### What you need to do
Write out each line from the data below that includes the word "exhibits".

Items listed in a dataset
::::::::::

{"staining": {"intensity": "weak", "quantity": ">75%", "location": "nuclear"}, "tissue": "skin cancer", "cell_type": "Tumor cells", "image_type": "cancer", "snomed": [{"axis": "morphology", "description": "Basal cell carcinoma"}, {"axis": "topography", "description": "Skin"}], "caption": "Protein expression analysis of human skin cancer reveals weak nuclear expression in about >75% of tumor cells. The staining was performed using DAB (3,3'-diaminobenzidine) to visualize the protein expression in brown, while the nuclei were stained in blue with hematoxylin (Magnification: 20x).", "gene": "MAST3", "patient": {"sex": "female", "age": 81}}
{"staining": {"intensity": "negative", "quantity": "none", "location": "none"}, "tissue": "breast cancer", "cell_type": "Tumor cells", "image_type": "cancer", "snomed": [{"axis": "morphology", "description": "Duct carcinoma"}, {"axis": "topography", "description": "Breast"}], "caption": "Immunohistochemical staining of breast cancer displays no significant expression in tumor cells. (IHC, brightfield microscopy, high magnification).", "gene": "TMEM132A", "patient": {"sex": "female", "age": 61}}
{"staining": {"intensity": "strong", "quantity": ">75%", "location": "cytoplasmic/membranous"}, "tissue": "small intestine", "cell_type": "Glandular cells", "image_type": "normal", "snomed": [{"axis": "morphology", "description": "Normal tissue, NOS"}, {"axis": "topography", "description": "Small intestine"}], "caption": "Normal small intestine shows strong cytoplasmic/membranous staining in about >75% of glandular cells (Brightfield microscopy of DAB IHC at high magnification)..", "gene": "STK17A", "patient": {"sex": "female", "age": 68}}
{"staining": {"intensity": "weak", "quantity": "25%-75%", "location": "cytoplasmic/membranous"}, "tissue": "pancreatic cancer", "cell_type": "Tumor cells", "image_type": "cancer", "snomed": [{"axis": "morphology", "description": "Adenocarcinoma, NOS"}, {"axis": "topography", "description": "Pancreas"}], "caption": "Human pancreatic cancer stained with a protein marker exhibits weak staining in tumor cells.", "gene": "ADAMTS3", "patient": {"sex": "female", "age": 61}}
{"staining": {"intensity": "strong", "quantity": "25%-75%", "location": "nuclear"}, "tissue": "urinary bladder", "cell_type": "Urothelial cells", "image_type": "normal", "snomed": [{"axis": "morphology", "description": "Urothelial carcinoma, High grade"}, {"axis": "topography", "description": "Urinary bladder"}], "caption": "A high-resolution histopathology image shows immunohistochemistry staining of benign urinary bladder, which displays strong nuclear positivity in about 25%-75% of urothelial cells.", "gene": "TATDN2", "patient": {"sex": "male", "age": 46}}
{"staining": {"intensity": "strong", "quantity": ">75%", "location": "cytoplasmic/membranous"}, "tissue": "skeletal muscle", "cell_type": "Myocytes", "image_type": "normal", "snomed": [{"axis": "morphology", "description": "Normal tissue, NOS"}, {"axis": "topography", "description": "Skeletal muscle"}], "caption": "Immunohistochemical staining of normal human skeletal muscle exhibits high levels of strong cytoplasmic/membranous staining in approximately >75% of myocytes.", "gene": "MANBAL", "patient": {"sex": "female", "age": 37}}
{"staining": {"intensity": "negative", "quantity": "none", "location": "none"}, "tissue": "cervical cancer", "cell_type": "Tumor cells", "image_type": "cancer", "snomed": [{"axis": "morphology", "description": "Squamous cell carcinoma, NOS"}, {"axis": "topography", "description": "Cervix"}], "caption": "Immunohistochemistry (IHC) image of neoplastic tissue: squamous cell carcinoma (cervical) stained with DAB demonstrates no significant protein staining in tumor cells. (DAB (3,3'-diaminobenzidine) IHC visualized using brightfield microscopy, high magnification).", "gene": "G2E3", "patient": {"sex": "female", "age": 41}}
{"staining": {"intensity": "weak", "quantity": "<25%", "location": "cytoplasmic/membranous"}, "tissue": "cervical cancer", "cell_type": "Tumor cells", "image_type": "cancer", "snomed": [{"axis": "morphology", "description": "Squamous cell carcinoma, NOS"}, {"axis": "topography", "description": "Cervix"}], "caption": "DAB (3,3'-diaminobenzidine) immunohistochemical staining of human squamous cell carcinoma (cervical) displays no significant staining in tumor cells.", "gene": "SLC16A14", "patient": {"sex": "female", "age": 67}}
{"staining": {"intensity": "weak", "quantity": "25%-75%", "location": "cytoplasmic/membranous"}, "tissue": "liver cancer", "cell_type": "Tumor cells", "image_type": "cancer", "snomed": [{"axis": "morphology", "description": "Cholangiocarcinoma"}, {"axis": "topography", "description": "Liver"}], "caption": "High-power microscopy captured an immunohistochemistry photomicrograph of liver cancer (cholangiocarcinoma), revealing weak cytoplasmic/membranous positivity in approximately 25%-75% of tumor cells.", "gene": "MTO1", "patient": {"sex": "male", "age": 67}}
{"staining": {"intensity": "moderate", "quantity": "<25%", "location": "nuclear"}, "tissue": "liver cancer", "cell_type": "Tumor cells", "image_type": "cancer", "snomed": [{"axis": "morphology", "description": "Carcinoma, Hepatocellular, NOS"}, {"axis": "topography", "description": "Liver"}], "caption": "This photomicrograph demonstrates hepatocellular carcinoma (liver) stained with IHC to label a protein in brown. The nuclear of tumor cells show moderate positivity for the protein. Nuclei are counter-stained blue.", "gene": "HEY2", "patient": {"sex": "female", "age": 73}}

::::::::::

### Final answer
{"staining": {"intensity": "weak", "quantity": "25%-75%", "location": "cytoplasmic/membranous"}, "tissue": "pancreatic cancer", "cell_type": "Tumor cells", "image_type": "cancer", "snomed": [{"axis": "morphology", "description": "Adenocarcinoma, NOS"}, {"axis": "topography", "description": "Pancreas"}], "caption": "Human pancreatic cancer stained with a protein marker exhibits weak staining in tumor cells.", "gene": "ADAMTS3", "patient": {"sex": "female", "age": 61}}
{"staining": {"intensity": "strong", "quantity": ">75%", "location": "cytoplasmic/membranous"}, "tissue": "skeletal muscle", "cell_type": "Myocytes", "image_type": "normal", "snomed": [{"axis": "morphology", "description": "Normal tissue, NOS"}, {"axis": "topography", "description": "Skeletal muscle"}], "caption": "Immunohistochemical staining of normal human skeletal muscle exhibits high levels of strong cytoplasmic/membranous staining in approximately >75% of myocytes.", "gene": "MANBAL", "patient": {"sex": "female", "age": 37}}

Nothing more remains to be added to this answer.